Providers of services to Illinois government are owed at least $5 billion from unpaid bills. How quickly would you address this and how?
PAT QUINN: As I have said, in order to restore Illinois’ fiscal heath and reduce payment cycles, we must implement a well-reasoned, responsible plan. We must attack it on all fronts, by creating jobs and increasing revenues while cutting spending and also including strategic borrowing as well as additional assistance from the federal government. To restore our state’s fiscal health, and to reduce payment cycles, I have cut $3 billion in spending in the two budgets I have enacted, reducing our state employee headcount by 1,100. While preserving vital education, health and public safety programs, I have set as a goal the reduction of the State’s accounts payable to a normal payment cycle in the first two years of my next term. We are working to ensure that bills incurred in FY2010 will be paid by December 31, 2010. For vendors and agencies that are distressed, we’re working to expedite payments.
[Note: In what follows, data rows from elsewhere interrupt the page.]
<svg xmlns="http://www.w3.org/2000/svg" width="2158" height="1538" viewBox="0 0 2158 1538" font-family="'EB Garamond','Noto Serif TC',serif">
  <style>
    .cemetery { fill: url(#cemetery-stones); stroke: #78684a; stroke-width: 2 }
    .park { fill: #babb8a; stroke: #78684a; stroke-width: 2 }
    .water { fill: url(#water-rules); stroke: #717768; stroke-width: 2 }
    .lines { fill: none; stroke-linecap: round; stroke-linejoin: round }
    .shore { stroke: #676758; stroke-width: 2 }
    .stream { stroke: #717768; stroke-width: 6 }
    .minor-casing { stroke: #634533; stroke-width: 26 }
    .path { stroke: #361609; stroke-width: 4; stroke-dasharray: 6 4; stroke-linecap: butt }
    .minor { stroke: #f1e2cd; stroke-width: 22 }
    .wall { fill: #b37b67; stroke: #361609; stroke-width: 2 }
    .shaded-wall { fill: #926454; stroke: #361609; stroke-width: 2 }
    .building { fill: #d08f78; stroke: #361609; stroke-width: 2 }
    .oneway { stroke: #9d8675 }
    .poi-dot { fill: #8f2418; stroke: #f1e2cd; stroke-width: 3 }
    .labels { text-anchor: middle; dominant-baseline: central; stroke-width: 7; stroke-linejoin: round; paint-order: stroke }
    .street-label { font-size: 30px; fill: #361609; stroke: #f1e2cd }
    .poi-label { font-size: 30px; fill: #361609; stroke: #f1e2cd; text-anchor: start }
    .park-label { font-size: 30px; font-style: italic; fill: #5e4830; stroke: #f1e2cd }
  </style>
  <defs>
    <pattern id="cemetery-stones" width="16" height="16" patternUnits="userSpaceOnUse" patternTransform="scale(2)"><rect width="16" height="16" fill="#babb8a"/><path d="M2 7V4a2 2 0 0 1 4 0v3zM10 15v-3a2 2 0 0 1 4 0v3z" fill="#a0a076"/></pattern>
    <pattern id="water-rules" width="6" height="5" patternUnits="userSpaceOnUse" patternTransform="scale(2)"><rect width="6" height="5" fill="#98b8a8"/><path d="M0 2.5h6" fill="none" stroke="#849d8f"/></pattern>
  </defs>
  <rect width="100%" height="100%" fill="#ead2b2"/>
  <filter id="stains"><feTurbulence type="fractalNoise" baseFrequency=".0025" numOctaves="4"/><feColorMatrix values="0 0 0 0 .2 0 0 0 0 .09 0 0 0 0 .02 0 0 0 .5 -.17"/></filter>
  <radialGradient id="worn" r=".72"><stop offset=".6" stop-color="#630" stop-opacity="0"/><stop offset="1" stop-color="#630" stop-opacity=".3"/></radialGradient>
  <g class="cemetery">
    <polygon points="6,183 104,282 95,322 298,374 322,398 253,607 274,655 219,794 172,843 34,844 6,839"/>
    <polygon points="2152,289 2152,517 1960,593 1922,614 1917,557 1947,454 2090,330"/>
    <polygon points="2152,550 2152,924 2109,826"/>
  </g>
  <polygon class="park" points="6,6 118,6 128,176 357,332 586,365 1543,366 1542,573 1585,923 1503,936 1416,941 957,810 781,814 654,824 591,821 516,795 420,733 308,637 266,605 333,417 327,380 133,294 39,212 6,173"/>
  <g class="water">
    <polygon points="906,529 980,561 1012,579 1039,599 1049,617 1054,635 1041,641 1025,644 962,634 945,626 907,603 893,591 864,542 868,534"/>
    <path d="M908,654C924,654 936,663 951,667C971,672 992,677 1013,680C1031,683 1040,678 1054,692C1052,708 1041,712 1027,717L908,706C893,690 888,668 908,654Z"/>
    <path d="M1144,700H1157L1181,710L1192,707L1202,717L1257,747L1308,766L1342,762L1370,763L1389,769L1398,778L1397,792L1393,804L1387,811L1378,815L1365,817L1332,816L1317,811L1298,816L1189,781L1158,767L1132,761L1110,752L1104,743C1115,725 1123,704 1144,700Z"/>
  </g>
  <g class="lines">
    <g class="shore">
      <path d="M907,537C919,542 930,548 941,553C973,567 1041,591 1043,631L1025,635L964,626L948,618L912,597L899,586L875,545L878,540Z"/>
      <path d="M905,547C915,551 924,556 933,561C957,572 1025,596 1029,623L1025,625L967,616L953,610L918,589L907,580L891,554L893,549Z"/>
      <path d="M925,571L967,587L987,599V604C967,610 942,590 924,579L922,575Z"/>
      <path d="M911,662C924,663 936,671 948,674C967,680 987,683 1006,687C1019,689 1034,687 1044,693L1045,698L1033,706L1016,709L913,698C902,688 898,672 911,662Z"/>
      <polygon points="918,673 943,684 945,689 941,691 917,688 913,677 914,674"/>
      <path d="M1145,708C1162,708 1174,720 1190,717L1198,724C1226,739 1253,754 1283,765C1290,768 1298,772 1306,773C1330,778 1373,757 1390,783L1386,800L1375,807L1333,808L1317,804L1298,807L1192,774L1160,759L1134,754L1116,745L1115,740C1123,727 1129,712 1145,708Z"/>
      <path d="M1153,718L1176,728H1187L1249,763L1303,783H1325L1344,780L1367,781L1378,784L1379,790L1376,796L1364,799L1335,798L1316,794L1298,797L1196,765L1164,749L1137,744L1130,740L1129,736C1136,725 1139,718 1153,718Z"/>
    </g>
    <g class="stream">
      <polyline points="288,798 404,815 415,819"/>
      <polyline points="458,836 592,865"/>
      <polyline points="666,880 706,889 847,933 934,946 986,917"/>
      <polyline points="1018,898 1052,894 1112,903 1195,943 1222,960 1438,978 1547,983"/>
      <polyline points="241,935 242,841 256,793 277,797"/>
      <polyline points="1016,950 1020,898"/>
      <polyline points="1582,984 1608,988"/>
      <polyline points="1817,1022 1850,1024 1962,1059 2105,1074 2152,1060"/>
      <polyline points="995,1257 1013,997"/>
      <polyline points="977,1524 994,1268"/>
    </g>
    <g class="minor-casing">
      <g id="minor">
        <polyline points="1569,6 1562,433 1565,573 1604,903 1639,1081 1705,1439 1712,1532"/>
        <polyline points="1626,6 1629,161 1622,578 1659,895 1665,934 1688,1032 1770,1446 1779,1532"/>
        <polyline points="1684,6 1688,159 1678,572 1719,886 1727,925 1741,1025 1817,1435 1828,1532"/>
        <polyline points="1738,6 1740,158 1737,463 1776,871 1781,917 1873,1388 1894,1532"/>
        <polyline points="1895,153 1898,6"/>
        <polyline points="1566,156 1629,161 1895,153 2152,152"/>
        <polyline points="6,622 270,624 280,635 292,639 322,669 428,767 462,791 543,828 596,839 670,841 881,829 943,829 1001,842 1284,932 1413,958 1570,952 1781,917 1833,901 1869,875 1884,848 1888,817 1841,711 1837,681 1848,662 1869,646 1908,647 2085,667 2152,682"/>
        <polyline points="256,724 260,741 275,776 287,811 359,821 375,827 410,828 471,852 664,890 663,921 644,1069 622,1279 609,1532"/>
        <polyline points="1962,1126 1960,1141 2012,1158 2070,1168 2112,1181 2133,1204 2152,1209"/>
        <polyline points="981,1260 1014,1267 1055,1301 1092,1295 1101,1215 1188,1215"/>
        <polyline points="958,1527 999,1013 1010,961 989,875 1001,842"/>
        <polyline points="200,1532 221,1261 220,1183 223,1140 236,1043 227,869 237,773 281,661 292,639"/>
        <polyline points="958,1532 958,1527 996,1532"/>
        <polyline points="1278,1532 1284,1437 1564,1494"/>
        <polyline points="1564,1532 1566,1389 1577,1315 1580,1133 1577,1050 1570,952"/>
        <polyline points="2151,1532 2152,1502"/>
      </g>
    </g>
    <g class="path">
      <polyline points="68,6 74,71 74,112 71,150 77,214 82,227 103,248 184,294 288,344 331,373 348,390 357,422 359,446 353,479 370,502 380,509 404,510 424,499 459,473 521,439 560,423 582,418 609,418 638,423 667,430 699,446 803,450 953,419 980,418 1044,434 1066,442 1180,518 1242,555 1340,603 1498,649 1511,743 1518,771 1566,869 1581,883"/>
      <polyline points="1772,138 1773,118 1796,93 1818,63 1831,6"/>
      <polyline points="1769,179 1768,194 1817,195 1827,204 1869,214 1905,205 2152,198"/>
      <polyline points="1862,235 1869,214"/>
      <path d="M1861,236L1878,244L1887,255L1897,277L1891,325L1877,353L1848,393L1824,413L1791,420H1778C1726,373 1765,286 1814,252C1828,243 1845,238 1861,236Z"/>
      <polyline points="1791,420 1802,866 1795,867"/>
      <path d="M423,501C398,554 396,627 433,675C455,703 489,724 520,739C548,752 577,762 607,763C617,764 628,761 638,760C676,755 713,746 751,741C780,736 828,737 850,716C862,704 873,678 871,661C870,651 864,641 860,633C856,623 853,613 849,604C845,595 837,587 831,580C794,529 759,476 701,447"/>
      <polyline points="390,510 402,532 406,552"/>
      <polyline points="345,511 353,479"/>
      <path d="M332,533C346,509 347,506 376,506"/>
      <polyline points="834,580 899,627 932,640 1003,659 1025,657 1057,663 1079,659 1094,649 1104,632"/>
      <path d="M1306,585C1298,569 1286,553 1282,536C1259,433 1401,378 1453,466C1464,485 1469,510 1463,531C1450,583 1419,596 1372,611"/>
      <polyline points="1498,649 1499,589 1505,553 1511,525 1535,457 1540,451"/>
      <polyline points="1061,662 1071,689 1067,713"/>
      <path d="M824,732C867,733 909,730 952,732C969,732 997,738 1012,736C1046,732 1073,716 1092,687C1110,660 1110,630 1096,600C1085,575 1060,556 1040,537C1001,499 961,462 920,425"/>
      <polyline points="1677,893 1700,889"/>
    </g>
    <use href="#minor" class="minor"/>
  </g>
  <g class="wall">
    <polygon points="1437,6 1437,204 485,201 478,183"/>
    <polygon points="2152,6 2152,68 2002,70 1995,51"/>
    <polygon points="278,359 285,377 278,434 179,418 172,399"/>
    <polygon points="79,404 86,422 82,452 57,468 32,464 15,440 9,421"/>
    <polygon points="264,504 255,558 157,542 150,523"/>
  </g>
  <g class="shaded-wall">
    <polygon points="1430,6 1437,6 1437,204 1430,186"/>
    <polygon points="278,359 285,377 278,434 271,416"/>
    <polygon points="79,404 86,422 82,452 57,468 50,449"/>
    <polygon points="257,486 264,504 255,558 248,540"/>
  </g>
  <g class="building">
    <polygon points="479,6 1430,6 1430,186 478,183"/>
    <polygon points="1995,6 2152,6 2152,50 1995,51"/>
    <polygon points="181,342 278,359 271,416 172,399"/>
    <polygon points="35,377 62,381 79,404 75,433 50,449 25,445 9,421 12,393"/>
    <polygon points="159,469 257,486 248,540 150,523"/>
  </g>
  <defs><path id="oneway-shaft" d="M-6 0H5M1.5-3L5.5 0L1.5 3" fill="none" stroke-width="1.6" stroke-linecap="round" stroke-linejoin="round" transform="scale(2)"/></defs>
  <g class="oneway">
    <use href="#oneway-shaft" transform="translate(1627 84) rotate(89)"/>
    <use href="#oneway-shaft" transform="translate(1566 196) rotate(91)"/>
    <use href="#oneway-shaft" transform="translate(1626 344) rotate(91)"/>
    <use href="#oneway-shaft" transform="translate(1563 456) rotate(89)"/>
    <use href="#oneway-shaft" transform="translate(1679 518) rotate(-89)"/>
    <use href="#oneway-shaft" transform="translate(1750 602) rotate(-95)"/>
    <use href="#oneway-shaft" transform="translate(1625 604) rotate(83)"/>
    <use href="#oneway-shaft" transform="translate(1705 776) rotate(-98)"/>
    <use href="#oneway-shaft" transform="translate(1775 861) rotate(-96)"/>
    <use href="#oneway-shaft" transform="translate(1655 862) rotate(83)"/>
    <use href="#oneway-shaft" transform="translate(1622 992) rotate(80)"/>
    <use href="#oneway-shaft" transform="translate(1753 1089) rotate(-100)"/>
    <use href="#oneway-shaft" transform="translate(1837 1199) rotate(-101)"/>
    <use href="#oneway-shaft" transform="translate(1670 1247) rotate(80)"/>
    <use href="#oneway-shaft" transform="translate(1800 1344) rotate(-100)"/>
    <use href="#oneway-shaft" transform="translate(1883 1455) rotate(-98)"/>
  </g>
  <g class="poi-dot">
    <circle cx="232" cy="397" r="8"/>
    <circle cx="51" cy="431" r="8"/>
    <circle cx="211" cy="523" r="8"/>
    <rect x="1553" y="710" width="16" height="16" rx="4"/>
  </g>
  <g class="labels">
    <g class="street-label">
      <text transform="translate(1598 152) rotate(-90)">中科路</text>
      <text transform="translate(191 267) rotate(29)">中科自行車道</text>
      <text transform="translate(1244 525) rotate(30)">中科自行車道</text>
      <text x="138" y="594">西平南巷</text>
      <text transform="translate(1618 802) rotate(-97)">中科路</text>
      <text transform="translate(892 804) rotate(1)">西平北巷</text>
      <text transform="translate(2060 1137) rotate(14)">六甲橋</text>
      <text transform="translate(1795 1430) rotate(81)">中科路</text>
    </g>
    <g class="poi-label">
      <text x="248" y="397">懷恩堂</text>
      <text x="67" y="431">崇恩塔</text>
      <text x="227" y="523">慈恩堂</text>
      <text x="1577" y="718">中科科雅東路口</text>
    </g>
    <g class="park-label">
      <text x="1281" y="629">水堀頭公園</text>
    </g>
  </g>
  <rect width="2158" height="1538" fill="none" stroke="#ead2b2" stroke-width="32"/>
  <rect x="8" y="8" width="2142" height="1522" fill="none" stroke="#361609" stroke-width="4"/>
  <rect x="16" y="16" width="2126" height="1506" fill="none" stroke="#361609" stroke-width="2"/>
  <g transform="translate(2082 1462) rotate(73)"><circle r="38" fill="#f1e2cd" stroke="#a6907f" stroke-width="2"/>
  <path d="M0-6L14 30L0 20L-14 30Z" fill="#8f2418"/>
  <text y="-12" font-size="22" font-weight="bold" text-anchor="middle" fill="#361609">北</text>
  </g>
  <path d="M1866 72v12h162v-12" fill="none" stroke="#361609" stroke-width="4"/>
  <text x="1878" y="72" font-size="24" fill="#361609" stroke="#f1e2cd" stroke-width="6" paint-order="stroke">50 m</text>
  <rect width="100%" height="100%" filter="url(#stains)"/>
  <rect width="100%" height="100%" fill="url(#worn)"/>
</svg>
BILL BRADY: The unpaid bills must be addressed immediately. The backlog is costing the state 9 percent interest under the Prompt Payment Act and when we borrow to pay the bills, as we did twice in FY 2010, and then it costs the state interest on those loans as well. The FY 2010 loans cost $55.3 million. We may have to borrow to pay our unpaid obligations to save the state from even higher interest payments, but only with a repayment plan and as part of a comprehensive economic development plan to rebuild our state’s economy. Another option would be to use natural revenue growth to pay down the backlog over a couple fiscal years.